За день до моего отъезда Долли, играя в теннис, вывихнул лодыжку и потом отпустил по этому поводу довольно мрачную шутку.
— Жаль, что я ее не сломал, — все было бы гораздо проще. Представляешь, еще четверть дюйма — и кость бы хрустнула. Кстати, прочитай.
Он бросил мне письмо. Это было приглашение явиться в Принстон к пятнадцатому сентября, чтобы начать тренировки, а пока поддерживать форму.
— Ты что, этой осенью не собираешься играть?
Он покачал головой.
— Нет. Я уже не ребенок. Два года отыграл — хватит. Хочу вздохнуть свободно. Если опять на все это соглашусь, это будет просто трусость — моральная.
— Я не спорю, но… ты это из-за Виены?
— Ни в коем случае. Если я еще раз позволю втянуть себя в эту свистопляску, я перестану себя уважать.
Через две недели я получил вот такое письмо:
«Дорогой Джеф! Знаю, сейчас ты удивишься. На сей раз я действительно сломал лодыжку — опять-таки во время тенниса. Сейчас не могу ходить даже на костылях, я пишу, а нога лежит передо мной на стуле, распухшая и запеленутая, величиной с дом. О нашем разговоре на эту тему не знает никто, даже Виена, так что давай и мы с тобой о нем забудем. Правда, скажу честно: никогда не думал, что перелом лодыжки — такая неприятная штука.
Зато я давно не был так счастлив — никаких тренировок перед началом сезона, ни тебе пота градом, ни стиснутых зубов, конечно, легкое неудобство, но — полная свобода. Такое ощущение, будто я всех на свете перехитрил, и за это деяние несет ответственность исключительно твой наделенный иезуитским (подчеркнуто мною) складом ума друг.
P.S. Это письмо можешь разорвать».
Неужели это писал Долли?
Вернувшись в Принстон, я первым делом спросил Френка Кейна — он продает спортивные товары на Нассау-стрит и, даже если его разбудить ночью, назовет тебе всех куотербеков в дублирующем составе принстонцев образца 1901 года, — что происходит в этом году с командой Боба Тэгнола.

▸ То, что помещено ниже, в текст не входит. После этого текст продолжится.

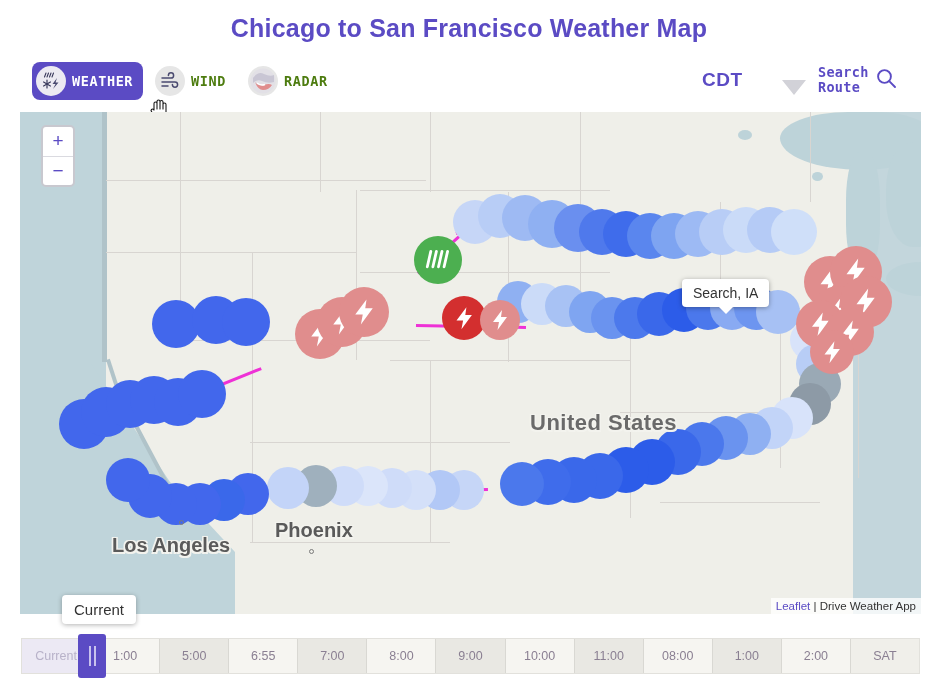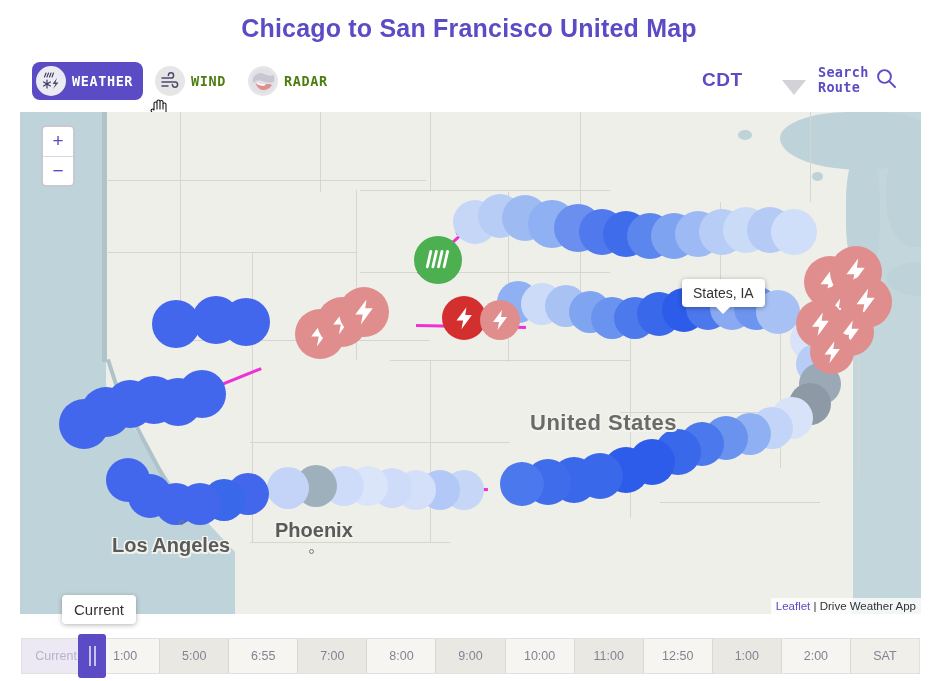"Chicago to San Francisco United" div.title { text: United -> Weather }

— Травмы и невезуха, — сказал он. — В результате даже с сильным соперником не выкладываются. Возьми, к примеру, Джо Макдональда, в прошлом году его признали лучшим блокировщиком лиги; а сейчас он еле двигается, будто гири на ногах, прекрасно это знает, а самому хоть бы хны. Прямо доходяги, но поди ж ты, еще умудряются выигрывать, спасибо Биллу.
Мы с Долли наблюдали с трибун, как они выиграли у команды Лехая 3–0, едва унесли ноги в матче с бакнельцами, вырвав ничью. А на следующей неделе нас со счетом 14-0 «причесал» Нотр-Дам. В день игры с Нотр-Дамом Долли был в Вашингтоне у Виены, но, вернувшись на следующий день, проявил недюжинное любопытство. Он обложился газетами, раскрыл их на спортивной странице и читал одну за другой, покачивая головой. Потом внезапно запихнул их в урну для мусора.

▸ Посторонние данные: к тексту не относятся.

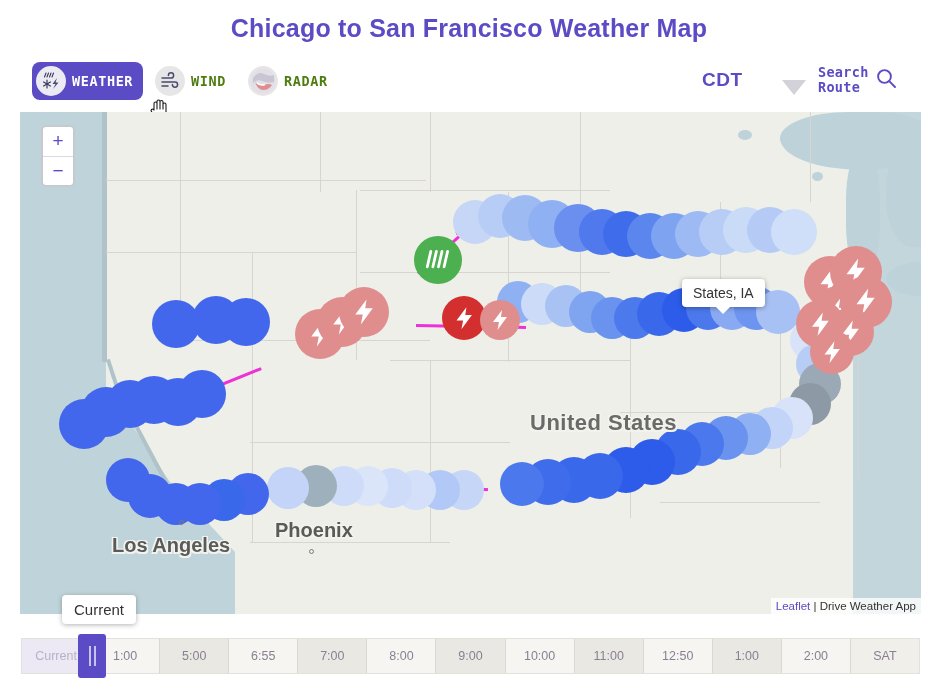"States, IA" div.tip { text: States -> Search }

— В этом колледже все просто помешались на футболе, — буркнул он.
В те дни я не был в большом восторге от Долли. Любопытно было наблюдать за ним в состоянии бездействия. На моей памяти впервые в жизни он слонялся по комнате, по клубу, прибивался к случайным группам — он, которого всегда отличала расслабленная нацеленность. В свое время, когда он шел по аллее, народ собирался в группки — то либо сокурсники желали составить ему компанию, либо новоиспеченные студенты с обожанием глазели на идущее божество. Теперь он стал демократичен, доступен, но со всем его привычным обликом это как-то не вязалось. Мне он говорил: хочу поближе сойтись с парнями с нашего потока.
Но толпе надо, чтобы ее идолы находились слегка на возвышении, Долли как раз и был таким негласным, числившимся по особому ведомству идолом. А теперь его стало угнетать одиночество, и разумеется, мне это было заметно, как никому другому. Если я собирался куда-то уходить, а он в это время не писал письмо Виене, следовал обеспокоенный вопрос: «Ты куда?», и он тут же выдумывал какую-то причину, чтобы, прихрамывая, пойти вместе со мной.
— Ты рад, Долли, что сделал это? — задал я ему однажды лобовой вопрос.